*Stored items from a collection*:
*** Block opens ***

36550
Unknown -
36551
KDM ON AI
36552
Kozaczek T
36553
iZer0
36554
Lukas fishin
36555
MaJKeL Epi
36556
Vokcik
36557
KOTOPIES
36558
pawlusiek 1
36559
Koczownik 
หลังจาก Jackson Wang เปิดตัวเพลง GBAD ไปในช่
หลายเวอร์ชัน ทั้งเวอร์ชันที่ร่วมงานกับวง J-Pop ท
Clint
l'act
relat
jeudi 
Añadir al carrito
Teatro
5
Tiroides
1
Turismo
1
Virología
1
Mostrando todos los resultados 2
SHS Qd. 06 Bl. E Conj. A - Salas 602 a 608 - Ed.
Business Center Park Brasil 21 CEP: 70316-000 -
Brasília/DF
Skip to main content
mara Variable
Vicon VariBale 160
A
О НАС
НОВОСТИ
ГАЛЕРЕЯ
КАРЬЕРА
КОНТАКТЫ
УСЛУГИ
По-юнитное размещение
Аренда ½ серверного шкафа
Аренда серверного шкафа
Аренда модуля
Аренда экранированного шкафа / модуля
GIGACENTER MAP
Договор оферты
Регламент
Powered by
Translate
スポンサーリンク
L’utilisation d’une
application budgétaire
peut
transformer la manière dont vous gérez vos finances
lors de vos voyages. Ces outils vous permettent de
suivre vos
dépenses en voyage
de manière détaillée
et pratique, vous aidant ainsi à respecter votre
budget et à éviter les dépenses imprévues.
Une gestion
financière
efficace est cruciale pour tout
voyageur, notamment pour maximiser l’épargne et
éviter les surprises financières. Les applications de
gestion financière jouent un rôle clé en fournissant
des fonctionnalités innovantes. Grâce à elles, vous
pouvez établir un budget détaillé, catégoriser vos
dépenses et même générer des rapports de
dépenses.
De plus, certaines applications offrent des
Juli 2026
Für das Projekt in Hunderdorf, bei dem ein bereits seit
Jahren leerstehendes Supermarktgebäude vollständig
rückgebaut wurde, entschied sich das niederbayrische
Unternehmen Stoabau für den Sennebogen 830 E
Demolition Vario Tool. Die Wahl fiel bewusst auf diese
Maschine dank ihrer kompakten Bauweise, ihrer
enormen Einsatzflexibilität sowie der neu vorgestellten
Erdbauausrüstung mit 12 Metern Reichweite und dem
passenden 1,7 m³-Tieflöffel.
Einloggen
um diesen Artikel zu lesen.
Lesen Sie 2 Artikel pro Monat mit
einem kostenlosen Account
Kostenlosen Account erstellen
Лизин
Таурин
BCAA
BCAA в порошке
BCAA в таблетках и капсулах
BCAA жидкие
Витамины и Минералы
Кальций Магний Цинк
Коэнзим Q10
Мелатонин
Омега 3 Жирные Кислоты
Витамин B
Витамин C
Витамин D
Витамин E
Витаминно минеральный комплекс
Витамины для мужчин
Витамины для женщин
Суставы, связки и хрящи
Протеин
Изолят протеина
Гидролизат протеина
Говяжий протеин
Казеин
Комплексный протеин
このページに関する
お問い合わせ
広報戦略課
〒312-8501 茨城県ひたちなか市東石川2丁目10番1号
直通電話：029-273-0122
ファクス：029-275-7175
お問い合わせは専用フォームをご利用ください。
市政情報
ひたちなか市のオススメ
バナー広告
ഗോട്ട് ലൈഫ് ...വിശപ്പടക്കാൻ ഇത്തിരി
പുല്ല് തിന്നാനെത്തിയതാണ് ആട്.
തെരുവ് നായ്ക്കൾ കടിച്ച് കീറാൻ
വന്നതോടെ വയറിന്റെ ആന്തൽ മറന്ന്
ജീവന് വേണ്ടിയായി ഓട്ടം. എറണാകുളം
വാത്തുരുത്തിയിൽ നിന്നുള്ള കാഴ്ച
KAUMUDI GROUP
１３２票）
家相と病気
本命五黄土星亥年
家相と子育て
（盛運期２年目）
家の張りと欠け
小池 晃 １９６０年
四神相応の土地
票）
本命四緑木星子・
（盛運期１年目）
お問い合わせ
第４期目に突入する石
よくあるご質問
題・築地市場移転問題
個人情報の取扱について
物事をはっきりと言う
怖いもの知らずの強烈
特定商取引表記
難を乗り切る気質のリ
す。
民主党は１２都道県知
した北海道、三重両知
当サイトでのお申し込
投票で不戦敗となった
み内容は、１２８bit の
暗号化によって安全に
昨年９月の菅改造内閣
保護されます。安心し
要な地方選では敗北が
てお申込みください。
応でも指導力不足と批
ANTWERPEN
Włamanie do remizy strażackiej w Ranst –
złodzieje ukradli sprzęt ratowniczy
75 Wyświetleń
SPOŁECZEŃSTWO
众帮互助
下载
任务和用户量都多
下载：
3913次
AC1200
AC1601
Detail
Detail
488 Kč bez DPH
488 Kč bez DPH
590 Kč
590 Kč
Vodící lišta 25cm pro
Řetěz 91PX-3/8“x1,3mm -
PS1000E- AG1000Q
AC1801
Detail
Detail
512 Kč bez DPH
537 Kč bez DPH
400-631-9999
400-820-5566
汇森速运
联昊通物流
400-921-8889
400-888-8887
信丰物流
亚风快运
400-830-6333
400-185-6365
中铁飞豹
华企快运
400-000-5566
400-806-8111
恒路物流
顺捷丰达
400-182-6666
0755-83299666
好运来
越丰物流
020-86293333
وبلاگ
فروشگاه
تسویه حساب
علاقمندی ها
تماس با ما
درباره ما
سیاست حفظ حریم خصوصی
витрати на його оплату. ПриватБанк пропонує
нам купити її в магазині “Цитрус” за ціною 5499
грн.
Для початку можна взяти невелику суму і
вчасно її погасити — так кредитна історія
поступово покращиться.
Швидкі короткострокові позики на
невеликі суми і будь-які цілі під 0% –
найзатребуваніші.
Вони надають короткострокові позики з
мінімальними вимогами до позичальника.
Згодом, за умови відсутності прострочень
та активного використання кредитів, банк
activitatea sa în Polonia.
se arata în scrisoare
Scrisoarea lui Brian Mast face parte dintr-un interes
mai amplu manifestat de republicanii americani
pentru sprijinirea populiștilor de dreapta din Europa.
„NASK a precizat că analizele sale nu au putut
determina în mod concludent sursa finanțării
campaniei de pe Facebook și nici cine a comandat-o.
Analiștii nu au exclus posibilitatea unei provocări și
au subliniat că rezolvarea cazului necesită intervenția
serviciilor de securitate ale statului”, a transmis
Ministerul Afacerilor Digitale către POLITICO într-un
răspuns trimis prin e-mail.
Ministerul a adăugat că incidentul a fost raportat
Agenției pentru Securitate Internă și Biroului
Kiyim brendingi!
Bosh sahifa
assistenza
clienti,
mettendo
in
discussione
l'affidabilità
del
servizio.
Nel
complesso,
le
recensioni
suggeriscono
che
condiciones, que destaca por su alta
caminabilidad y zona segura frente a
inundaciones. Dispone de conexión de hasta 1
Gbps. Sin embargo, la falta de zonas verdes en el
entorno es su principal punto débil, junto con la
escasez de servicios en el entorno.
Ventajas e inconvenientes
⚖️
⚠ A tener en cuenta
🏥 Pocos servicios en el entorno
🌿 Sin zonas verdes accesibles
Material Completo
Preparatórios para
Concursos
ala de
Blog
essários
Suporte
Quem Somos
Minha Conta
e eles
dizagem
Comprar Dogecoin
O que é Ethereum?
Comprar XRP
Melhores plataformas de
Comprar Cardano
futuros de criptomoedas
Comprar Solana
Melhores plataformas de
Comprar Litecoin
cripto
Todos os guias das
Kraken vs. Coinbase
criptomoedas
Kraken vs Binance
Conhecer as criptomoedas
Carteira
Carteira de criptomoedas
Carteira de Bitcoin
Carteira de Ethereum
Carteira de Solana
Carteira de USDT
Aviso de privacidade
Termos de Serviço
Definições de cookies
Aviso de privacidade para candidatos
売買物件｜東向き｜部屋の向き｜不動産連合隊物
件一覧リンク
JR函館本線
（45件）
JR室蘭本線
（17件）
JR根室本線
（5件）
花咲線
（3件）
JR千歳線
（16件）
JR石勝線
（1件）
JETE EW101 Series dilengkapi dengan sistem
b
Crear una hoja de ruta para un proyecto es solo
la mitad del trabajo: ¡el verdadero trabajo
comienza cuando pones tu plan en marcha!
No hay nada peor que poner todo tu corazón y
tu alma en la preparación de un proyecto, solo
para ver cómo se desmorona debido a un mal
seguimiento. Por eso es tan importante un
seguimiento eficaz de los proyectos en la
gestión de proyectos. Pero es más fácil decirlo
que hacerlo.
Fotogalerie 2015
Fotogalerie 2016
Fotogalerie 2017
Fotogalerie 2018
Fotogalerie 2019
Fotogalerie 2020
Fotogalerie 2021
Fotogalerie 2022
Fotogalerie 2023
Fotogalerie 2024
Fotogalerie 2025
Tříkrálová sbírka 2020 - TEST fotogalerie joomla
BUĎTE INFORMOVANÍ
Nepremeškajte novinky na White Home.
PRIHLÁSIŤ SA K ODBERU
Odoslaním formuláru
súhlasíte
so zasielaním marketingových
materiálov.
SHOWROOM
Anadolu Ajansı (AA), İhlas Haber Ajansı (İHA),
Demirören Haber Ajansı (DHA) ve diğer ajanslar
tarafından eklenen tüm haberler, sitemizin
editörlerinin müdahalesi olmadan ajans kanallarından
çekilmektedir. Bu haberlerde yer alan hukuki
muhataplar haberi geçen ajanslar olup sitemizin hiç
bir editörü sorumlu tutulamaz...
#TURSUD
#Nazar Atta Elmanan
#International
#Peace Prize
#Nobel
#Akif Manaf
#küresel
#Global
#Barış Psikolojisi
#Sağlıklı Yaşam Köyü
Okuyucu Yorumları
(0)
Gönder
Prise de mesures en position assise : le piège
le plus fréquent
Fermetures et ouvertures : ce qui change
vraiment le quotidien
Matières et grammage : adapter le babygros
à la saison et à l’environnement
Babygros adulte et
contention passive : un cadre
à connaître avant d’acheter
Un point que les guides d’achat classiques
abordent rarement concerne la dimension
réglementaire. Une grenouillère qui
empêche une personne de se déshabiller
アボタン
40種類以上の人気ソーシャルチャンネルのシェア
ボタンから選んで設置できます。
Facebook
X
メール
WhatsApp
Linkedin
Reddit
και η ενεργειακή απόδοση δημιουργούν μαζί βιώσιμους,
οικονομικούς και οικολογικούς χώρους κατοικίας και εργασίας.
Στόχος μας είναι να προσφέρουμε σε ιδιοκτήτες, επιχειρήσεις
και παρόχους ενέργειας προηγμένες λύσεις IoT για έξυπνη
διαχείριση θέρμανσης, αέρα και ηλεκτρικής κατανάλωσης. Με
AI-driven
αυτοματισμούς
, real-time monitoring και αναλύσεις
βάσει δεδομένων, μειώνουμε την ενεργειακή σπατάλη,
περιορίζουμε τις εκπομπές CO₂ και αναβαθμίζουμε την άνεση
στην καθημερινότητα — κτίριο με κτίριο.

*** Block closes ***

*Work instruction*: Each line from the top of the data, up to and including the line that contains "SHS Qd. 06 Bl.", should be set down exactly.

*Answer for this exercise*:
36550
Unknown -
36551
KDM ON AI
36552
Kozaczek T
36553
iZer0
36554
Lukas fishin
36555
MaJKeL Epi
36556
Vokcik
36557
KOTOPIES
36558
pawlusiek 1
36559
Koczownik 
หลังจาก Jackson Wang เปิดตัวเพลง GBAD ไปในช่
หลายเวอร์ชัน ทั้งเวอร์ชันที่ร่วมงานกับวง J-Pop ท
Clint
l'act
relat
jeudi 
Añadir al carrito
Teatro
5
Tiroides
1
Turismo
1
Virología
1
Mostrando todos los resultados 2
SHS Qd. 06 Bl. E Conj. A - Salas 602 a 608 - Ed.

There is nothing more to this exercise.